• **Requirement**: Your answer should be the line containing "input PMOSiso6;" and every line after it to the end of the records below, word for word.

(Dataset records)
========

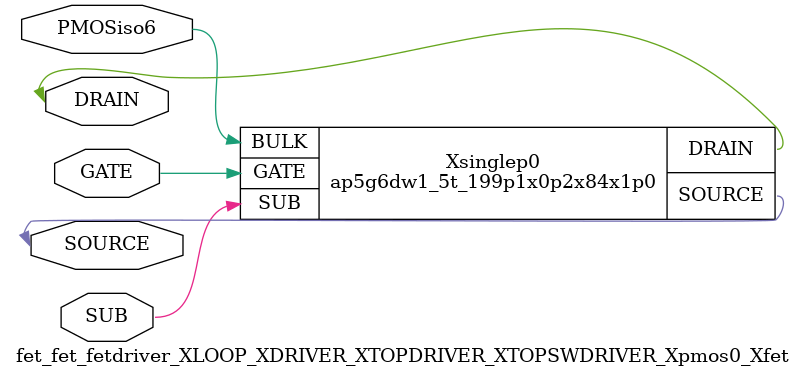
<source format=v>

module ap5g6dw1_5t_199p1x0p2x84x1p0 (DRAIN,GATE,SOURCE,BULK,SUB);
  input GATE;
  input BULK;
  input SUB;
  inout SOURCE;
  inout DRAIN;
endmodule

//Celera Confidential Do Not Copy fet_fet_fetdriver_XLOOP_XDRIVER_XTOPDRIVER_XTOPSWDRIVER_Xpmos0_Xfet
//Celera Confidential Symbol Generator
//power PMOS:Ron:1.000 Ohm
//Vgs 6V Vds 6V
//Kelvin:no

module fet_fet_fetdriver_XLOOP_XDRIVER_XTOPDRIVER_XTOPSWDRIVER_Xpmos0_Xfet (GATE,SOURCE,DRAIN,PMOSiso6,SUB);
input GATE;
inout SOURCE;
inout DRAIN;
input SUB;
input PMOSiso6;

//Celera Confidential Do Not Copy ap5g6dw1_5t_199p1x0p2x84x1p0
ap5g6dw1_5t_199p1x0p2x84x1p0 Xsinglep0(
.DRAIN (DRAIN),
.GATE (GATE),
.SOURCE (SOURCE),
.BULK (PMOSiso6),
.SUB (SUB)
);
//,diesize,ap5g6dw1_5t_199p1x0p2x84x1p0

//Celera Confidential Do Not Copy Module End
//Celera Schematic Generator
endmodule

</source>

========

• **Expected output**:
input PMOSiso6;

//Celera Confidential Do Not Copy ap5g6dw1_5t_199p1x0p2x84x1p0
ap5g6dw1_5t_199p1x0p2x84x1p0 Xsinglep0(
.DRAIN (DRAIN),
.GATE (GATE),
.SOURCE (SOURCE),
.BULK (PMOSiso6),
.SUB (SUB)
);
//,diesize,ap5g6dw1_5t_199p1x0p2x84x1p0

//Celera Confidential Do Not Copy Module End
//Celera Schematic Generator
endmodule

</source>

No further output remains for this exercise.